ABT-102 was safe and generally well tolerated by subjects in this study. Confirmation of the detected ABT-102 antinociceptive and antihyperalgesic effect magnitude and its link to clinical relevance in analgesia can be drawn secondarily from a former meta-analytical approach, summarizing past studies with known clinically effective standard analgesics (e.g. from NSAID and opiate types) [17, 35]. In particular, the strong thermal antihyperalgesic effects may be beneficial in certain clinical pain conditions, because it has been demonstrated that the heat thresholds of TRPV1 (in cultured sensory neurons) as well as of cutaneous nociceptors can drop and remain below body temperature, if inflammation is mimicked by bradykinin application [37-39]. This is likely one reason why wounds, fractures, sprain and strain traumata and other sub-acute inflammatory conditions cause ongoing pain and why patients obtain benefit from cooling. In this way, the TRPV1 antagonist may mimic the analgesic effect of an ice pack without the risk of inducing cold pain.

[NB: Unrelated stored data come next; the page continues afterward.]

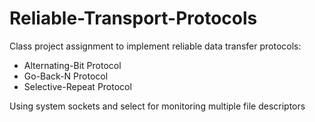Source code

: # Reliable-Transport-Protocols

Class project assignment to implement reliable data transfer protocols:
  - Alternating-Bit Protocol
  - Go-Back-N Protocol
  - Selective-Repeat Protocol
  
Using system sockets and select for monitoring multiple file descriptors
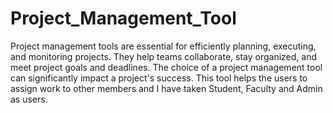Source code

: # Project_Management_Tool
Project management tools are essential for efficiently planning, executing, and monitoring projects. They help teams collaborate, stay organized, and meet project goals and deadlines. The choice of a project management tool can significantly impact a project's success. 
This tool helps the users to assign work to other members and I have taken Student, Faculty and Admin as users.
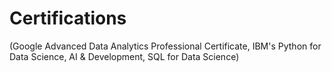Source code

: # Certifications
(Google Advanced Data Analytics Professional Certificate, IBM's Python for Data Science, AI & Development, SQL for Data Science)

The attrition of compounds in phase 2/3 of pharmaceutical development has an intense negative effect on pharmaceutical R&D productivity . Attempts to minimize attrition are therefore imperative when planning how best to utilize available resources in pharmaceutical development. Applying methods to evaluate reliably the potential of drug candidates early in development is one way to enhance R&D output. As exemplified in this study, the LEP methodology is reproducible and can be used in a relatively small number of healthy subjects.
In conclusion, the collective results obtained using this model support the efficacy of ABT-102 for treatment of hyperalgesia and nociceptive pain. Further investigation is warranted to characterize the treatment effects of ABT-102 in the management of acute and chronic clinical pain.
This study was funded by Abbott. W. Rachel Duan, Andrea E. Best, Ahmed A. Othman, Connie R. Faltynek, Charles Locke and Wolfram Nothaft are employees of Abbott. Klaus Schaffler was the principal investigator for the study. Klaus Schaffler and Peter Reeh have no reported conflicts of interest. The authors were assisted in the preparation of this manuscript by Muriel Cunningham, a professional medical writer compensated by Abbott.